### 正文选段
《周礼正义》训诂释例
2022-03-17李文武
李文武
(湖南第一师范学院 物理与化学学院,湖南 长沙 410205)
《周礼正义》八十六卷为晚清时期经学大师孙诒让前后花费二十七年左右时间所撰作的《周礼》学巨著,是研究《周礼》及孙氏礼学思想的重要历史文献。《周礼正义》几乎汇集了孙氏全部经学研究心得,其刊行百年来,近人已有不少相关研究,或论其版本辑佚点校出版等方面,如汪少华等;或论其非经学性质等方面,如乔秀岩等。然而,《周礼正义》中所蕴涵的义例思想却尚未为学界所研究。实际上,孙氏在《周礼正义》中注入了极为丰富的义例思想,他以义例解经,提出了一系列诸如“经例”“注例”“字例”“文例”“非例”等义例术语,构建了一个巨大而又复杂的《周礼》义例体系,以求得《周礼》之达诂,同时,他还深入挖掘《周礼》及郑玄注中所蕴涵的大义及治国理政思想。在孙氏众多义例中,训诂为其典型之一。故本文拟对其训诂义例作一考求,并初步探寻孙氏的经学思想。
一、《周礼正义》训诂义例举例
《周礼正义》中的训诂有多种形式,既有文字本身意义方面的训诂,也有文字读音方面的训诂,既有对经文注解的训诂,也有阐发郑玄注的训诂,这些训诂不再类似唐代贾公彦《周礼疏》等那样仅仅只作为对经、注的阐释,而是大量贯穿于《周礼正义》全篇,有高度的总结意义,成为孙诒让的《周礼》义例之一。而这些义例,也成为理解孙诒让礼学思想的重要一环。

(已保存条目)
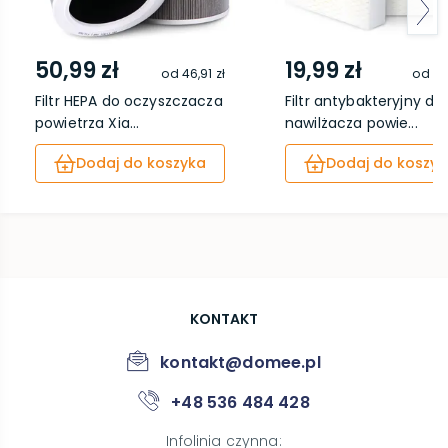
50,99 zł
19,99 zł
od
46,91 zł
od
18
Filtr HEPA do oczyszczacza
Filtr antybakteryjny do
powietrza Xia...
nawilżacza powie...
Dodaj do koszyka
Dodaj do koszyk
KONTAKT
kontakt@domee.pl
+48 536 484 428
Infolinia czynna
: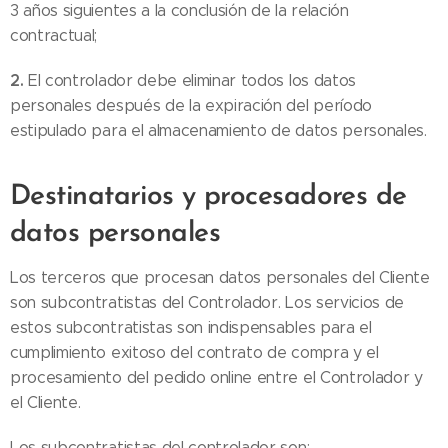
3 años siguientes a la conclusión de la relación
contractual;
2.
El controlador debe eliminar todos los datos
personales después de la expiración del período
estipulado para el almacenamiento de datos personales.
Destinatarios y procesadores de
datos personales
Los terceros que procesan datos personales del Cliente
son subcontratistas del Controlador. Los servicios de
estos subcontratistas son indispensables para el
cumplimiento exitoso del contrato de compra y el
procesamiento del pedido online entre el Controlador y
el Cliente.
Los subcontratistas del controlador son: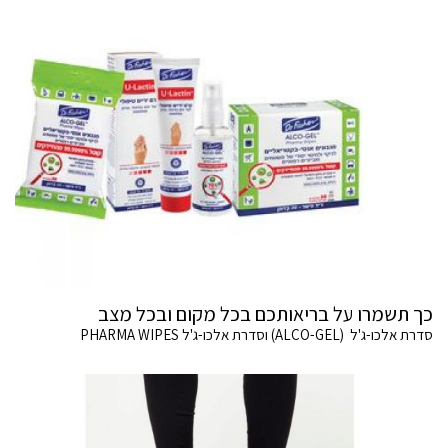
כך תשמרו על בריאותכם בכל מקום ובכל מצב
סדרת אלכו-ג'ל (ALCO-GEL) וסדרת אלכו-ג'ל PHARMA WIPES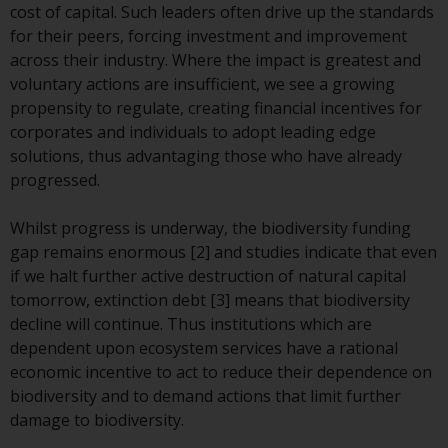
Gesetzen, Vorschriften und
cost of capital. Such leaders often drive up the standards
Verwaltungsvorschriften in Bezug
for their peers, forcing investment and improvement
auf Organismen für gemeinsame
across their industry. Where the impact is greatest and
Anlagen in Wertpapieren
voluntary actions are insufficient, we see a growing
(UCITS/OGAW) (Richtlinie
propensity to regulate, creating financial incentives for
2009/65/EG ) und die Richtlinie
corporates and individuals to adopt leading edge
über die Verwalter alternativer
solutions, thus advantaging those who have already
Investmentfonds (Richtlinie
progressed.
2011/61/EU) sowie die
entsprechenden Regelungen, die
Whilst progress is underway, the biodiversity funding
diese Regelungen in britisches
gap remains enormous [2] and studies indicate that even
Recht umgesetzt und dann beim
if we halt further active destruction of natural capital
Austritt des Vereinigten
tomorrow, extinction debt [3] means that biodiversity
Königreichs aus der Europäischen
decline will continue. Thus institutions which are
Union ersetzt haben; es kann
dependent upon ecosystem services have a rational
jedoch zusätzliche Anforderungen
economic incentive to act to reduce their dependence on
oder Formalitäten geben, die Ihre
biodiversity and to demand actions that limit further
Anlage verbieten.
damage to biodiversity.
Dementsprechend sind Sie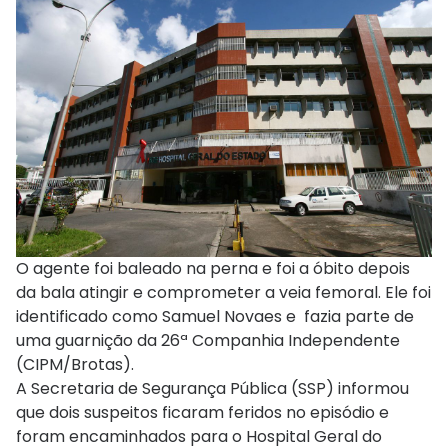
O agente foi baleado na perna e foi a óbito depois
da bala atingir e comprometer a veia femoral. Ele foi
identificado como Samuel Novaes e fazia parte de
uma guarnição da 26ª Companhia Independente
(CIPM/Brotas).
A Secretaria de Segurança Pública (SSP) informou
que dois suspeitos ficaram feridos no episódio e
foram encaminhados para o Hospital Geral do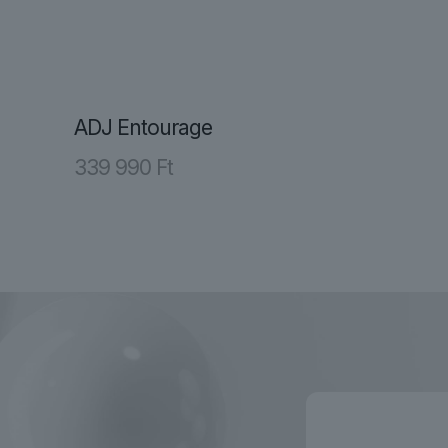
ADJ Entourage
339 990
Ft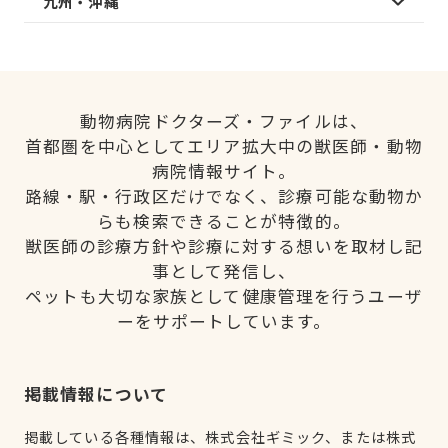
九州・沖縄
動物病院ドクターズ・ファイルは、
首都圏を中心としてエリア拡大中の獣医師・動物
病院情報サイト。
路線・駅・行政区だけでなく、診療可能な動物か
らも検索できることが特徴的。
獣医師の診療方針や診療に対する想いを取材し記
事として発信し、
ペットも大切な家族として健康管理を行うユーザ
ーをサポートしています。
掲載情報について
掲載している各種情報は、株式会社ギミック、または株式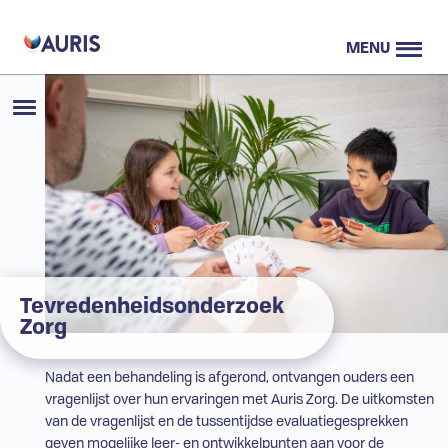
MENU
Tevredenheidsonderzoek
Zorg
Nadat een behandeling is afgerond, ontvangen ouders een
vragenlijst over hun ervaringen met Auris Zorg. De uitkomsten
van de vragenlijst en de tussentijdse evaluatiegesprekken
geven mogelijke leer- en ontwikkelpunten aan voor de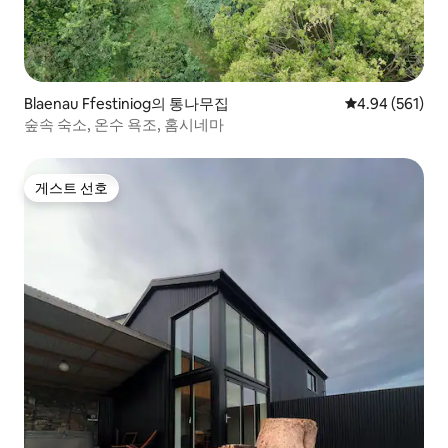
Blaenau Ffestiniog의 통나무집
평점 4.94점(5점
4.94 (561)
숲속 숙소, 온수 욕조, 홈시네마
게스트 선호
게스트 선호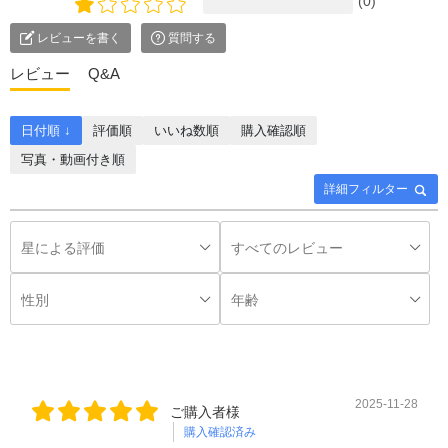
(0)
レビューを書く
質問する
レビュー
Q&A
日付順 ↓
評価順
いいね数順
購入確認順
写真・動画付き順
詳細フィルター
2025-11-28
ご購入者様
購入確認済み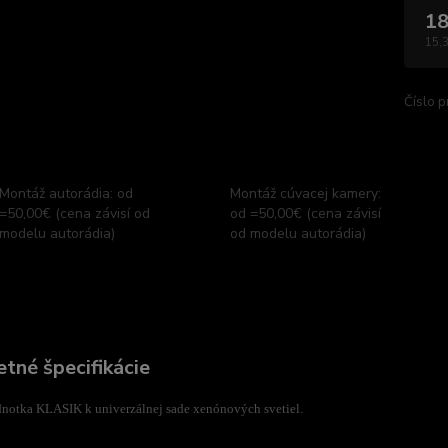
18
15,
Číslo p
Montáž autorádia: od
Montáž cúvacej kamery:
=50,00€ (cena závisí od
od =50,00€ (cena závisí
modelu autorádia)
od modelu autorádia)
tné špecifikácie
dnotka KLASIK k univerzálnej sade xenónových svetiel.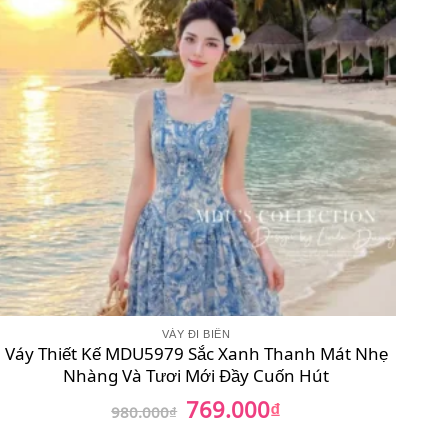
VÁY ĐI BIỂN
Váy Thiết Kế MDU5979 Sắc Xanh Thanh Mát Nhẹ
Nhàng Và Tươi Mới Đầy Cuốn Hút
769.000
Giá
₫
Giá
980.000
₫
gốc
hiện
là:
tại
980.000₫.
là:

### 练习题
1) 根据正文选段,孙诒让撰作《周礼正义》前后大约花费了多长时间?
2) 正文选段认为《周礼正义》中的训诂成为孙诒让的《周礼》义例之一,请说明其依据。
3) 请照原文抄录正文选段中从“一、《周礼正义》训诂义例举例”开始、到“解孙诒让礼学思想的重要一环。”结束的部分。

### 练习答案
1) 二十七年左右。

2) 这些训诂不再像唐代贾公彦《周礼疏》等那样,仅仅作为对经、注的阐释。它们大量贯穿于《周礼正义》全篇,并且具有高度的总结意义。

3)
一、《周礼正义》训诂义例举例
《周礼正义》中的训诂有多种形式,既有文字本身意义方面的训诂,也有文字读音方面的训诂,既有对经文注解的训诂,也有阐发郑玄注的训诂,这些训诂不再类似唐代贾公彦《周礼疏》等那样仅仅只作为对经、注的阐释,而是大量贯穿于《周礼正义》全篇,有高度的总结意义,成为孙诒让的《周礼》义例之一。而这些义例,也成为理解孙诒让礼学思想的重要一环。